Past editions of the ICD described transgender people as having "gender identity disorder" and classified them as having mental disorders.

According to Human Rights Watch, the World Health Assembly representing the 194 member states voted to approve the changes in the ICD on Saturday, May 25. WHO's updated classification will be in effect by Jan. 1, 2022.

It's a move that will hopefully prove to be beneficial to the transgender community all over the world.

Graeme Reid, who is the lesbian, gay, bisexual, and transgender rights director at Human Rights Watch, said that the changes by WHO in their diagnostic manual will have a liberating effect on transgender people all over the world.

"Governments should swiftly reform national medical systems and laws that require this now officially outdated diagnosis," he added.

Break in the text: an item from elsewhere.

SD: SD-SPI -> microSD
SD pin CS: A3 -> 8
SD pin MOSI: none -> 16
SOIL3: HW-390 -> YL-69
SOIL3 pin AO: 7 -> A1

A Step Forward In Transgender Rights

As Human Rights Watch notes, the previous classification of transgender people under mental disorders have been used as a basis for discrimination around the world. Many governments even require a diagnosis of "gender disorder" from a psychiatrist for a transgender person to change their name and gender marker. These diagnoses could give transgender people a number of disadvantages when it comes to work or travel.

"When you have a system that sets up someone's very existence and identity in a diagnosis as a mental health condition, that feeds an enormous amount of stigma and drives people away," Kyle Knight, researcher in the LGBT rights program at Human Rights Watch, explained to Time.

Knight added that there are accounts of transgender people in countries like Japan, Kazakhstan, Ukraine, and Indonesia who opt out of undergoing legal recognition because of having to get a diagnosis of a mental disorder. A mental disorder isn't something they feel corresponds with their reality, he pointed out.

Of course, while activists celebrate the changes in the ICD, they're also aware that there is still more work to be done.

Argentinean intersex and trans rights activist Mauro Cabral pointed out to Time that even with progress, there are countries like the United States where transgender people are finding it increasingly difficult to get access to healthcare.